● EXERCISE REQUIREMENTS:
Can you swap every "history" in the listing for "archive", keep everything else unchanged, and write the lines out again without the pictures?

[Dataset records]

-----

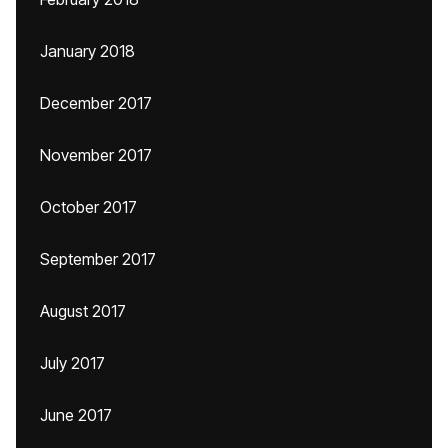
January 2018
December 2017
November 2017
October 2017
September 2017
August 2017
July 2017
June 2017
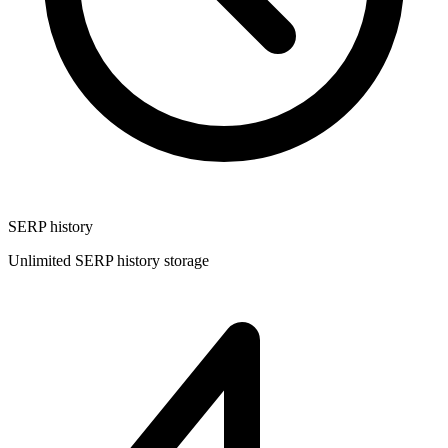
SERP history
Unlimited SERP history storage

-----

● SOLUTION BELOW:
January 2018
December 2017
November 2017
October 2017
September 2017
August 2017
July 2017
June 2017
SERP archive
Unlimited SERP archive storage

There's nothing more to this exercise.